(Exercise directions):
Print exactly the lines starting at the one that contains "the stone staircase at (49,90), 8.56" and ending at the last line of the listing below.

(Data records):
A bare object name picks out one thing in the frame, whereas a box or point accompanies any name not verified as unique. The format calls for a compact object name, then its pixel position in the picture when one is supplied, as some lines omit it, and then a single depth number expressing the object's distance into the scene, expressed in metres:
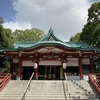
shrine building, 12.55
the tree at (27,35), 28.14
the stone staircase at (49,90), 8.56
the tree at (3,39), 15.45
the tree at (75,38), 24.40
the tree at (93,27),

(Response to the task):
the stone staircase at (49,90), 8.56
the tree at (3,39), 15.45
the tree at (75,38), 24.40
the tree at (93,27),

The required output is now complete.